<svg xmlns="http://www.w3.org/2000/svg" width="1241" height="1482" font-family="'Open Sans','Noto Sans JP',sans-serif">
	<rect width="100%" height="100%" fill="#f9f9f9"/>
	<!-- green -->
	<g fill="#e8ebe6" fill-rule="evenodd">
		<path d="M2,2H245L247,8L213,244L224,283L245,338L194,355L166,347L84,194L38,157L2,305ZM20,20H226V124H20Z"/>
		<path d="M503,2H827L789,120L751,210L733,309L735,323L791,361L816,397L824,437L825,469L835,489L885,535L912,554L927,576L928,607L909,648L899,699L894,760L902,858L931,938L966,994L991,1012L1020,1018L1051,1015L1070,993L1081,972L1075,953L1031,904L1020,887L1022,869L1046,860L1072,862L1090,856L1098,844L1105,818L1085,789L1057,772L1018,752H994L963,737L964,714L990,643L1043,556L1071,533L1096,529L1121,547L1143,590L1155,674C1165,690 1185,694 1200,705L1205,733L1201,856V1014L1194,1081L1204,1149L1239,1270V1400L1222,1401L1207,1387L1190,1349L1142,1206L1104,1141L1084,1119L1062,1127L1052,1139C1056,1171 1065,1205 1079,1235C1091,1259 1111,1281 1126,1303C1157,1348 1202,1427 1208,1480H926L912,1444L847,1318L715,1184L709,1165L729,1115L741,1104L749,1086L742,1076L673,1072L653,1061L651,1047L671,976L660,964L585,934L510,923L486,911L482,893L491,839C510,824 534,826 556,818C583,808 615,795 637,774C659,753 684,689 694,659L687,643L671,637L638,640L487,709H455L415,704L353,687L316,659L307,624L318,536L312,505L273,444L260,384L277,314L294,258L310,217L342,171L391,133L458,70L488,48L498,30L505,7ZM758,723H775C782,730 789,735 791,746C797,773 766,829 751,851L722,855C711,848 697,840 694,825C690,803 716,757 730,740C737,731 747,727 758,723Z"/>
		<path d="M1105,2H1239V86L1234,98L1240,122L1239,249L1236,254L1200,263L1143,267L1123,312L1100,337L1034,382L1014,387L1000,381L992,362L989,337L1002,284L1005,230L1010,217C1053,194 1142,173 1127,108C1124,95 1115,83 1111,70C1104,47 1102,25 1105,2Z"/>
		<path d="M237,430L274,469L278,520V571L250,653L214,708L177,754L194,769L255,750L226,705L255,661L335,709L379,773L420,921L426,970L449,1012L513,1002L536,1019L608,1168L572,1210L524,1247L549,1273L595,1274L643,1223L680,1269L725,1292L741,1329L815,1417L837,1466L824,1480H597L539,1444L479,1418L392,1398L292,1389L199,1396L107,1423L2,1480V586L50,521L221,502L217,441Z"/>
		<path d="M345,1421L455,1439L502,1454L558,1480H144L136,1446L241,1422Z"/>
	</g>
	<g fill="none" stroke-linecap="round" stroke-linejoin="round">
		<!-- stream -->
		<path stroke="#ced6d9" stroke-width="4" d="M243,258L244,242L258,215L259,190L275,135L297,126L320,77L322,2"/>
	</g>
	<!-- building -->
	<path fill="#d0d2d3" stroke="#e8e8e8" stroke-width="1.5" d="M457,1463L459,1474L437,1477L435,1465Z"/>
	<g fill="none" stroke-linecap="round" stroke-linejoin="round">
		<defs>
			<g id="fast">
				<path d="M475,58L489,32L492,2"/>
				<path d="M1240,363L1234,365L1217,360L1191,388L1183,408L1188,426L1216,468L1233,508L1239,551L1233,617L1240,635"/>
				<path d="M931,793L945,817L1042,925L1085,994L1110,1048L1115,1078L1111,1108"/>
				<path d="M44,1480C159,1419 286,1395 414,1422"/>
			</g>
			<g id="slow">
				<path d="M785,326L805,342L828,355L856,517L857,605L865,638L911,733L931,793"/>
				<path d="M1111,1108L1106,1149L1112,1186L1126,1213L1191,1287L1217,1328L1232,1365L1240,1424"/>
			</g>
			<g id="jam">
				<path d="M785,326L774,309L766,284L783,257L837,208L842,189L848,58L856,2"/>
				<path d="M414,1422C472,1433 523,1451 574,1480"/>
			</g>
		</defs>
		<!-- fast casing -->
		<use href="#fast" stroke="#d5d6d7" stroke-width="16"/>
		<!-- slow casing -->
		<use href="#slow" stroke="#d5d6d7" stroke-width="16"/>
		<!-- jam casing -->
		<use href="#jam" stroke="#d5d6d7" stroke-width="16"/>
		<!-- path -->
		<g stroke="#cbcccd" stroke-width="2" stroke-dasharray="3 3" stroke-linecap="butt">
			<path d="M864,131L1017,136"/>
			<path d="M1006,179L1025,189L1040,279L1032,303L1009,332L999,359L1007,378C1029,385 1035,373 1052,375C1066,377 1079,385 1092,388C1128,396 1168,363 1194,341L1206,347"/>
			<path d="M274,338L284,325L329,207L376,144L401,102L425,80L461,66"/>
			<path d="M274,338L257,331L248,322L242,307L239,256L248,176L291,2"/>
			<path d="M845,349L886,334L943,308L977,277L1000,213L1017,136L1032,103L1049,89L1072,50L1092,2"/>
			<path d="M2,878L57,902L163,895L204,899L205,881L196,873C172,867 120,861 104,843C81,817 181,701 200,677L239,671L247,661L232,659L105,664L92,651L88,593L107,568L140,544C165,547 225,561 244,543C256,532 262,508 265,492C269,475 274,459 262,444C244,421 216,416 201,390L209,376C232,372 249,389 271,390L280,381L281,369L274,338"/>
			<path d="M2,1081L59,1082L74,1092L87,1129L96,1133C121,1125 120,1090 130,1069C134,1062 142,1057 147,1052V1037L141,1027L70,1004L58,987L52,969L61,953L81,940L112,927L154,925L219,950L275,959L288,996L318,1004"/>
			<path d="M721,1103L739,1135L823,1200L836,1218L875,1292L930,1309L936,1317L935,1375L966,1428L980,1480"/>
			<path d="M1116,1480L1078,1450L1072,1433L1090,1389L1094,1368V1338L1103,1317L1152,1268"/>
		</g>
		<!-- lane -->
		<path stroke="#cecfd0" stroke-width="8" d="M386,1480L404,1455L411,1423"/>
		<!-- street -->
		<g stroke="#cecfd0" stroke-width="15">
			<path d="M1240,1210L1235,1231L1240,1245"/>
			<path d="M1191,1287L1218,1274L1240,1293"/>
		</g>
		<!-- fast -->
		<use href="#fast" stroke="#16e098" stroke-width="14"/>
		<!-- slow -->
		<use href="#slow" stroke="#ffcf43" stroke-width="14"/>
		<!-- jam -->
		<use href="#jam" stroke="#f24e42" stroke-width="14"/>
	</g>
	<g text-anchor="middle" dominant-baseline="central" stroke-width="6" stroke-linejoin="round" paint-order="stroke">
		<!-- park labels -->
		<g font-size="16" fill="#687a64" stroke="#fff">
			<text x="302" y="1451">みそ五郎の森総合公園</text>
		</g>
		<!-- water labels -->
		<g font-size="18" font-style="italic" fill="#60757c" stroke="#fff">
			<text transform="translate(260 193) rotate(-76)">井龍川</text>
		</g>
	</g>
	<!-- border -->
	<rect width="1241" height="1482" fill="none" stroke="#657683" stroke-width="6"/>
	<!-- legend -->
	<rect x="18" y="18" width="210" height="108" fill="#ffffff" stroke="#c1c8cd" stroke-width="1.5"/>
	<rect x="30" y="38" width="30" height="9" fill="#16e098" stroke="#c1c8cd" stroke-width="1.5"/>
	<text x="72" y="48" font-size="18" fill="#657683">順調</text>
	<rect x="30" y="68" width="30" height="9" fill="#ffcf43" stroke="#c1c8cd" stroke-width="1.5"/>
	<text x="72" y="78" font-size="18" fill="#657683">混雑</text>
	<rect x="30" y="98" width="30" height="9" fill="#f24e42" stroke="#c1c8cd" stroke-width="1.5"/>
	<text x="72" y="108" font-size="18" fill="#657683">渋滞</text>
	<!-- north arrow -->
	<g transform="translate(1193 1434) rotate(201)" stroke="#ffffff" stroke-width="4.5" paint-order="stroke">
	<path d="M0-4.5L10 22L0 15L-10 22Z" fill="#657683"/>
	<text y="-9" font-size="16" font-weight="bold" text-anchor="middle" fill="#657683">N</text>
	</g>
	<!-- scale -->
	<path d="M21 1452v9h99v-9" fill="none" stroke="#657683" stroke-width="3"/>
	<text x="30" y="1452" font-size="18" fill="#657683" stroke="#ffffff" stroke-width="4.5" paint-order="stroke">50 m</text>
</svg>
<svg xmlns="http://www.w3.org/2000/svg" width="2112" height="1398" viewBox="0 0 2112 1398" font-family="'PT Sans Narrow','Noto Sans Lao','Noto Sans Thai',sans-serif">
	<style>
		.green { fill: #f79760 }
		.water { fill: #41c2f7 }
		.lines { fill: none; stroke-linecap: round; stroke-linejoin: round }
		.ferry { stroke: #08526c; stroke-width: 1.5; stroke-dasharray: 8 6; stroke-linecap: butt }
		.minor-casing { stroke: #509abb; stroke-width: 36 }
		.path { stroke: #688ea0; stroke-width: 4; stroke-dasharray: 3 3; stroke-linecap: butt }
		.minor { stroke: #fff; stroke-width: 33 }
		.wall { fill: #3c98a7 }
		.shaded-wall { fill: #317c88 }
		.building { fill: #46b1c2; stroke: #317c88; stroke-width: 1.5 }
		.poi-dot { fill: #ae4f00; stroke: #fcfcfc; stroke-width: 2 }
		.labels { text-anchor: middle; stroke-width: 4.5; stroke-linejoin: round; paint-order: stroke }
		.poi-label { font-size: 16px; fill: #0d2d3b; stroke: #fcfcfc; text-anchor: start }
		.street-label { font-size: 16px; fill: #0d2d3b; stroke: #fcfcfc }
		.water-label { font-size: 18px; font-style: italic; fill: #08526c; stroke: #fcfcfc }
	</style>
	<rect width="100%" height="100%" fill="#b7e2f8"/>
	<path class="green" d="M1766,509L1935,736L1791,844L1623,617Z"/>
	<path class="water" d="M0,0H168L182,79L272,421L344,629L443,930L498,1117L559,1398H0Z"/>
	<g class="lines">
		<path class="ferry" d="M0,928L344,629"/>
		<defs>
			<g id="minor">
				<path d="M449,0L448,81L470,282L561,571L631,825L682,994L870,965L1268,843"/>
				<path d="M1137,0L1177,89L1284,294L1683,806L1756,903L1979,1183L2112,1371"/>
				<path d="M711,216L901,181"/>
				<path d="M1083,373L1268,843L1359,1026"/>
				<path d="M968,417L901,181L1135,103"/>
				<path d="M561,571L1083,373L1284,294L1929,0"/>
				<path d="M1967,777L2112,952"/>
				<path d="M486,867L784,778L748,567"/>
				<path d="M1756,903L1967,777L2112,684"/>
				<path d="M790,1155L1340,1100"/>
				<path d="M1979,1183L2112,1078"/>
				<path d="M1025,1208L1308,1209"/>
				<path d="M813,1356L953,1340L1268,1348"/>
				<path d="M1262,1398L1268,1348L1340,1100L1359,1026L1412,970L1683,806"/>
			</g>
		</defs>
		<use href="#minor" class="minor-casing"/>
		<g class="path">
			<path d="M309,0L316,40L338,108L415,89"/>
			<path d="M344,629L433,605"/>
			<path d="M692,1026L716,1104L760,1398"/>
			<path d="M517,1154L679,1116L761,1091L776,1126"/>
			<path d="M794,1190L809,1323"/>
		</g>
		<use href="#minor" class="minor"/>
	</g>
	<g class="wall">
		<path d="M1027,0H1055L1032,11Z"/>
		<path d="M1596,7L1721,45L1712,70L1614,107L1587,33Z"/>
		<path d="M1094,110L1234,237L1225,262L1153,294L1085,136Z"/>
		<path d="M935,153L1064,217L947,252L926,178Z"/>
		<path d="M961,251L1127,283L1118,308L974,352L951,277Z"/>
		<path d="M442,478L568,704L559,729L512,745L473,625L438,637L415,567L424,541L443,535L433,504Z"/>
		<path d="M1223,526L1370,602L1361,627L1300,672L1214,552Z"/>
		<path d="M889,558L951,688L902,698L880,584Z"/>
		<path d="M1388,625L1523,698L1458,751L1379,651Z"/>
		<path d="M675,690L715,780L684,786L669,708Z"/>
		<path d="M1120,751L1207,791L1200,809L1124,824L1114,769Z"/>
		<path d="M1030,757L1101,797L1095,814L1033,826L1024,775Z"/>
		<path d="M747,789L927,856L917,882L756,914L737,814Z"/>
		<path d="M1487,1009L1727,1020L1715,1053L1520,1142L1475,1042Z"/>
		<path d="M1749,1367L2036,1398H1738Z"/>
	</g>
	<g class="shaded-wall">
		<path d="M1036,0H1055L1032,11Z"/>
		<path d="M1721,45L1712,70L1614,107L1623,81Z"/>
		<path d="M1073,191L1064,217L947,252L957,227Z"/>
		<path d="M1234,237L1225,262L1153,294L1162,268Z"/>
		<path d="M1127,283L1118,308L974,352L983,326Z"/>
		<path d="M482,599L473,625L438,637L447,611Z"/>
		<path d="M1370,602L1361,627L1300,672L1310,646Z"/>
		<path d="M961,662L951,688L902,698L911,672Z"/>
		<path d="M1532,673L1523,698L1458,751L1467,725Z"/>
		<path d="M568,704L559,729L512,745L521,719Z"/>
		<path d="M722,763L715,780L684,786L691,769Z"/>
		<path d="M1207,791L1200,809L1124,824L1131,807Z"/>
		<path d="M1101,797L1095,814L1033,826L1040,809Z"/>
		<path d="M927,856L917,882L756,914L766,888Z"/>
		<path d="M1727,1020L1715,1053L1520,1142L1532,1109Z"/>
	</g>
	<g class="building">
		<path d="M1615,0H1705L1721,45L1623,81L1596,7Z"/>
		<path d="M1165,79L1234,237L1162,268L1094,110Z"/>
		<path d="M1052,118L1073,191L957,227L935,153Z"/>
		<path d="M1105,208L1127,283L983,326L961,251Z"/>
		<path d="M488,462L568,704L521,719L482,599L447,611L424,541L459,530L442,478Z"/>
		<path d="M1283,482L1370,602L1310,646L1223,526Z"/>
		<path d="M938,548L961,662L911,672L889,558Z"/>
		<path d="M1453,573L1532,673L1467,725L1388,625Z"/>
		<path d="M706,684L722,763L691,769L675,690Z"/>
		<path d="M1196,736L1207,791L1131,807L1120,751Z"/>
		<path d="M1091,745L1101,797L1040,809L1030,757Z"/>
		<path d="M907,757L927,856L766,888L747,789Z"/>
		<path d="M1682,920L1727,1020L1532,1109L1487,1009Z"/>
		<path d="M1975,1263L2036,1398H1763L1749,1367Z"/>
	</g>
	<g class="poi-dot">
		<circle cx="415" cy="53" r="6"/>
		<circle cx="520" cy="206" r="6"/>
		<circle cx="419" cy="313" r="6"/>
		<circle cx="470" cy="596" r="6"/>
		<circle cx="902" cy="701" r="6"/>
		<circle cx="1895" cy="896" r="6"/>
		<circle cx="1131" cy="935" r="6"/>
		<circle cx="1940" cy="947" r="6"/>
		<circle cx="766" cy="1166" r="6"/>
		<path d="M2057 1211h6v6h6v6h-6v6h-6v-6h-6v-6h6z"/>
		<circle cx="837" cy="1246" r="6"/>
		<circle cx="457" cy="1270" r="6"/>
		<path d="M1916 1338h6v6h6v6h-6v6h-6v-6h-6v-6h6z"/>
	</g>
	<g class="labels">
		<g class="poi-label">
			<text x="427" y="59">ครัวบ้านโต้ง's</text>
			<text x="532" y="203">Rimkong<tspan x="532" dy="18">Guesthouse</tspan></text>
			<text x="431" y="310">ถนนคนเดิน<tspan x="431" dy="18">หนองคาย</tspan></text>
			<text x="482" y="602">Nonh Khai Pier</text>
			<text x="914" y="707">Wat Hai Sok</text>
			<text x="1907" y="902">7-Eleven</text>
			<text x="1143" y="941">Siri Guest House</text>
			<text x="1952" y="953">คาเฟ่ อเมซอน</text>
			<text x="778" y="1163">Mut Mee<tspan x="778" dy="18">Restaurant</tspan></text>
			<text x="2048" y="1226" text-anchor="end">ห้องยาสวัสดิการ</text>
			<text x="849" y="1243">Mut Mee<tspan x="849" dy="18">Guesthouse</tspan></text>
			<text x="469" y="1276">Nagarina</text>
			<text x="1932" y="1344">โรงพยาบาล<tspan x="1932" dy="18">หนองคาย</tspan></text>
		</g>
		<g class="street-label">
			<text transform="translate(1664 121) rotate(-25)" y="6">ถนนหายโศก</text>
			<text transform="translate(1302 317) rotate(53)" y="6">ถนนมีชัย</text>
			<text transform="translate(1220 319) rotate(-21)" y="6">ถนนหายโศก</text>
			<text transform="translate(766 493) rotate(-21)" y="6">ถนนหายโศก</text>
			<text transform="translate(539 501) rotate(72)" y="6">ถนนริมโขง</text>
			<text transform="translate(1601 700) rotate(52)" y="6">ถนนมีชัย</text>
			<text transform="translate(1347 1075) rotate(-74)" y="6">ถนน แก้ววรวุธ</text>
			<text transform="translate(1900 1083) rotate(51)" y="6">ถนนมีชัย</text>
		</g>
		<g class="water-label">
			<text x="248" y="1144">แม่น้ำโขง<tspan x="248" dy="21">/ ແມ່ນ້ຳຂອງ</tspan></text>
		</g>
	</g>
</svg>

__________________________________________________

Exercise details » Only one stretch of the records above is wanted: the lines between the one holding "#688ea0; stroke-width: 4;" and the one holding "middle; stroke-width: 4.5;", inclusive, reproduced exactly.

Answer to the exercise »
		.path { stroke: #688ea0; stroke-width: 4; stroke-dasharray: 3 3; stroke-linecap: butt }
		.minor { stroke: #fff; stroke-width: 33 }
		.wall { fill: #3c98a7 }
		.shaded-wall { fill: #317c88 }
		.building { fill: #46b1c2; stroke: #317c88; stroke-width: 1.5 }
		.poi-dot { fill: #ae4f00; stroke: #fcfcfc; stroke-width: 2 }
		.labels { text-anchor: middle; stroke-width: 4.5; stroke-linejoin: round; paint-order: stroke }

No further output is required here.